General concordance in teaching is the doctrine’s essential character, the condition even of its existence. It is evident that all principles which have not received the consecration of general agreement can only be considered as a fractional part of this same doctrine, merely as a simple, isolated opinion for which Spiritism cannot assume the responsibility.

It is the concordant, collective teaching of the spirits who have passed beyond which constitutes the logical criterion, giving strength to the spiritual doctrine and assuring to it perpetuity.

Allan Kardec – Genesis

And it couldn't be different, after all, from the researcher's point of view, the world of spirits is unattainable and impossible to be probed and analyzed. Let's make a brief effort of imagination: let's say that, wanting to move to another country, without our knowing it, we want to gather as much information about this place and its people as possible. Let's say that we don't have access to the Internet and that we only have telephone access. We took a number from an inhabitant of that country and called him – of course, we think they both speak one same language--in order to get an account of that place: what are the people like there? Are they good or bad? Is there violence or not? Will I be able to count on support or not? Well, it is easy to assume that this single person's account will be in line with his/her cultural, political, educational, historical, social and even his/her capacity for cultural perception. Tendencies and own concepts. It could be, moreover, that we have inadvertently called a criminal, without knowing it. Shall we, then, sway our decision or our conception of that people by a single account? Of course not: we need, in this context, to call many other people, analyze bibliographic and artistic works produced by its inhabitants, etc.

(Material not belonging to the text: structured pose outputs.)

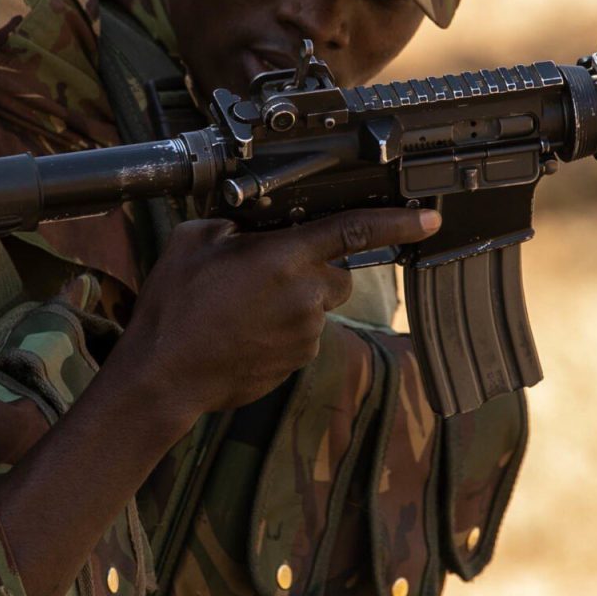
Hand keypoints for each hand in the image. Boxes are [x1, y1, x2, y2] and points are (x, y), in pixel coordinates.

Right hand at [114, 207, 440, 424]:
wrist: (165, 375)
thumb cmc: (175, 307)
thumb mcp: (195, 239)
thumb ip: (237, 224)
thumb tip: (255, 224)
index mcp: (285, 257)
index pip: (356, 230)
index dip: (400, 223)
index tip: (431, 219)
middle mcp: (306, 296)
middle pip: (338, 273)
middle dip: (315, 268)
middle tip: (266, 272)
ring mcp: (306, 334)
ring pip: (318, 306)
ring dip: (294, 300)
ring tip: (243, 307)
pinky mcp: (298, 362)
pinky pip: (304, 335)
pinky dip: (283, 328)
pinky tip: (245, 330)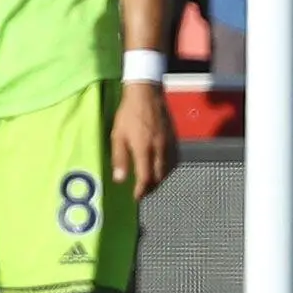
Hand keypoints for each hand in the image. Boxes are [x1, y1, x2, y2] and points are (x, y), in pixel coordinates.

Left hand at [110, 80, 176, 200]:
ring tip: (150, 183)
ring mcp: (169, 143)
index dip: (141, 190)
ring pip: (168, 169)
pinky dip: (168, 168)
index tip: (136, 197)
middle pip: (159, 176)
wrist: (146, 95)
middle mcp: (160, 149)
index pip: (146, 178)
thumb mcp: (117, 135)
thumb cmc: (128, 114)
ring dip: (160, 179)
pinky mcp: (174, 138)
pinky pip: (174, 159)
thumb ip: (119, 158)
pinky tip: (160, 169)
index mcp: (144, 149)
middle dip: (151, 187)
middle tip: (143, 192)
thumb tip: (119, 179)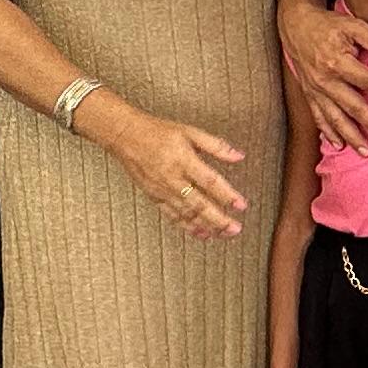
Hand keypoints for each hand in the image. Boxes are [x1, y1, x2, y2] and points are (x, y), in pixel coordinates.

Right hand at [91, 98, 247, 238]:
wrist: (125, 136)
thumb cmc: (157, 132)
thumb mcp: (190, 132)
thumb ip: (216, 145)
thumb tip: (239, 155)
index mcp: (183, 160)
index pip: (210, 182)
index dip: (227, 195)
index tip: (242, 206)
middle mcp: (172, 178)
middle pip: (199, 204)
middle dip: (219, 219)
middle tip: (235, 229)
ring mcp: (162, 190)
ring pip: (186, 213)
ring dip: (206, 226)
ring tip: (222, 235)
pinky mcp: (154, 197)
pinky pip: (172, 215)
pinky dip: (187, 226)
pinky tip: (201, 233)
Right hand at [277, 0, 367, 154]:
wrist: (295, 25)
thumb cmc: (328, 25)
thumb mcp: (352, 24)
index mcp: (338, 61)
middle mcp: (325, 79)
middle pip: (352, 106)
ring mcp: (315, 89)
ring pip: (335, 117)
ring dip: (351, 136)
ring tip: (367, 152)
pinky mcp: (309, 94)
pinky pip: (318, 117)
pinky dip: (328, 132)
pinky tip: (339, 144)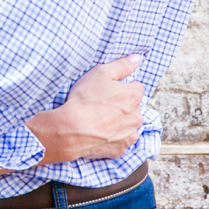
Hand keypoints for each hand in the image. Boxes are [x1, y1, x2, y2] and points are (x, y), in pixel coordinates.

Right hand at [27, 54, 144, 163]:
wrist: (71, 130)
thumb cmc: (84, 100)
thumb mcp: (100, 73)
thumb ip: (122, 65)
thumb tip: (137, 59)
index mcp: (134, 97)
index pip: (136, 87)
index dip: (121, 87)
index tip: (108, 90)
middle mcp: (137, 117)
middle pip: (133, 107)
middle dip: (122, 105)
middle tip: (101, 105)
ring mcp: (129, 135)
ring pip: (128, 125)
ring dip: (119, 122)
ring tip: (99, 119)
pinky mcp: (120, 149)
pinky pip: (120, 141)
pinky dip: (112, 137)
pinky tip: (99, 132)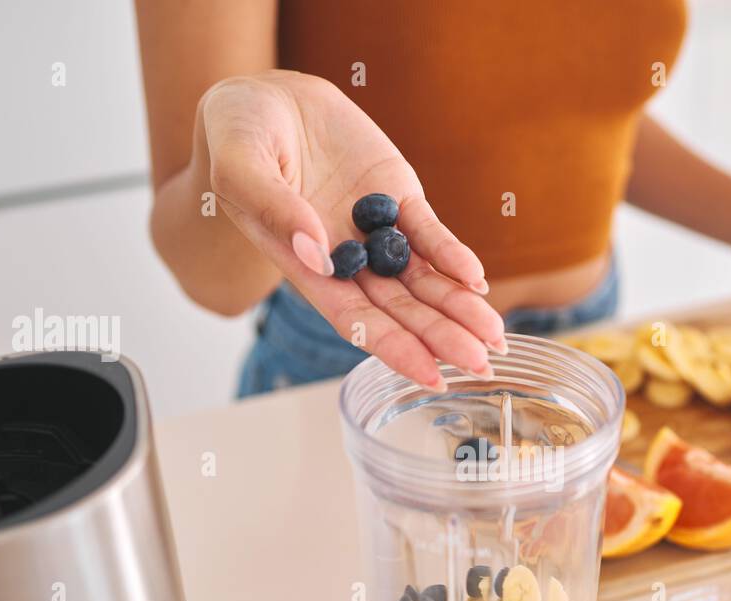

It is exactly the same as what Allan Kardec did, analyzing countless communications obtained from all sides, by countless mediums and by countless Spirits, drawing, from all this, rational and logical conclusions, postulates and, sometimes, scientific theories, which only future studies could sanction or derogate.

Conclusion

We could truly spend hours and hours talking much more about Allan Kardec's studies, but the fact is that there is already a lot of material about it, especially in Kardec's own work, which, as he always demonstrated, did not have a content born of his own ideas. We leave this necessary search to the reader. We limit ourselves to closing this article, after all this previous approach, demonstrating that Spiritism is not a religion and that, as Science is a Doctrine that presents its studies and its conclusions, in a rational and logical way, and leaves to each one the task to reason for yourself about all the content presented. Now, as even the Modern Sciences, so well established, find their dissidents with their most absurd ideas, Spiritism could not expect less. Still, it's a question of everyone's freedom.

We spiritualists we believe in Spiritism not out of fear or imposition, but because we naturally understand the rationality contained in this Scientific Doctrine. We believe in reincarnation not because of inconclusive evidence, but because of an inconclusive rationality; we believe in the existence of spirits and in their communication with us also for reason, but also for the seriousness of researchers who have already set out to study the manifestations with great care and who, by themselves, have found irrefutable evidence of such existence; but we do not believe blindly in the teachings of the Spirits, much less in any supposed phenomenon. Kardec himself asserted: Spiritism must go hand in hand with Science. If, one day, it denies some postulates of its Doctrine, we must abandon them and stay with Science. On the contrary, Modern Science is getting closer and closer and confirming the spiritist postulates, just as the Science of the 19th century and the beginning of the 20th century did.